▶ **PROBIER ES AUS**
Gib die Einträge als Markdown-Tabelle mit den Spalten „Nummer“ (fortlaufende Zeilennummer) und „Zeile“ aus, ohne Leerzeilen. Beginne mit der ersten Zeile der Einträge und höre nach der Zeile mit „Share via Email“ auf.

▶ **MATERIAL ZUR ÜBUNG**
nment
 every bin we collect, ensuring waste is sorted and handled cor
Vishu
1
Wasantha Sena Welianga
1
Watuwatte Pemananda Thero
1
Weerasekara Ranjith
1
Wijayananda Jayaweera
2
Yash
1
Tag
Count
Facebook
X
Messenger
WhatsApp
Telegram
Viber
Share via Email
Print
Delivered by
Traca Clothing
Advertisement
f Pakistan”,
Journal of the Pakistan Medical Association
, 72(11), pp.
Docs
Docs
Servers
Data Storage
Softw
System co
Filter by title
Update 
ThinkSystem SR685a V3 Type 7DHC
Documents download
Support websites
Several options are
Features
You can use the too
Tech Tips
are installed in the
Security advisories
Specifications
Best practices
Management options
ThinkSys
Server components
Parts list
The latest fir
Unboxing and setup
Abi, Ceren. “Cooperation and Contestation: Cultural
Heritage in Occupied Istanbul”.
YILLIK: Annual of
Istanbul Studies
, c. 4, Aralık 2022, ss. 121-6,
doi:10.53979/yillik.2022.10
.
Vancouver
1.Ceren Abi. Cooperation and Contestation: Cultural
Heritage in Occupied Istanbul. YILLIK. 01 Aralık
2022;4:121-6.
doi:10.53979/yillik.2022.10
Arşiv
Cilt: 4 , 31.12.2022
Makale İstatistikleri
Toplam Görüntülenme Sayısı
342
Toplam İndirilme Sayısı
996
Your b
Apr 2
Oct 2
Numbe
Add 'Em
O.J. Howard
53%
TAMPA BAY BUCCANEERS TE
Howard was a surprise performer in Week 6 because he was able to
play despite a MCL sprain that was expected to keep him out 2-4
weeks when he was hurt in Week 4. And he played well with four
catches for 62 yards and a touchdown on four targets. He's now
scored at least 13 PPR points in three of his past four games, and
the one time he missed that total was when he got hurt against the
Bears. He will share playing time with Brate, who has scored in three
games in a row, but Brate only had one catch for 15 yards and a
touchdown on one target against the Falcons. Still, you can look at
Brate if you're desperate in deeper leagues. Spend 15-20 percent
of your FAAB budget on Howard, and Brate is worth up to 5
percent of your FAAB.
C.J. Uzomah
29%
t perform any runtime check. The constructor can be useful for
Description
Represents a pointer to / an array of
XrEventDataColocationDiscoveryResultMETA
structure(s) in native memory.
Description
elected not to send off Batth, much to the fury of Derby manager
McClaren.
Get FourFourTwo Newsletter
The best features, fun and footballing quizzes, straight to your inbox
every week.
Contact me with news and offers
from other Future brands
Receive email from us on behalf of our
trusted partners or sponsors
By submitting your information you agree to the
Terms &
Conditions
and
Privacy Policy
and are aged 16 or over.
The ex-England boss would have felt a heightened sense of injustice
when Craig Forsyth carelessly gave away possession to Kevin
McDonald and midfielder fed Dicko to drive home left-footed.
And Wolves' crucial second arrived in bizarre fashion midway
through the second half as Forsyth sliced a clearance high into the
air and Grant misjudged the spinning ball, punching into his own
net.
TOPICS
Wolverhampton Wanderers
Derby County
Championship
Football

▶ **LÖSUNG DER AUFGABE**
| Nummer | Zeile |
|---|---|
| 1 | nment |
| 2 |  every bin we collect, ensuring waste is sorted and handled cor |
| 3 | Vishu |
| 4 | 1 |
| 5 | Wasantha Sena Welianga |
| 6 | 1 |
| 7 | Watuwatte Pemananda Thero |
| 8 | 1 |
| 9 | Weerasekara Ranjith |
| 10 | 1 |
| 11 | Wijayananda Jayaweera |
| 12 | 2 |
| 13 | Yash |
| 14 | 1 |
| 15 | Tag |
| 16 | Count |
| 17 | Facebook |
| 18 | X |
| 19 | Messenger |
| 20 | WhatsApp |
| 21 | Telegram |
| 22 | Viber |
| 23 | Share via Email |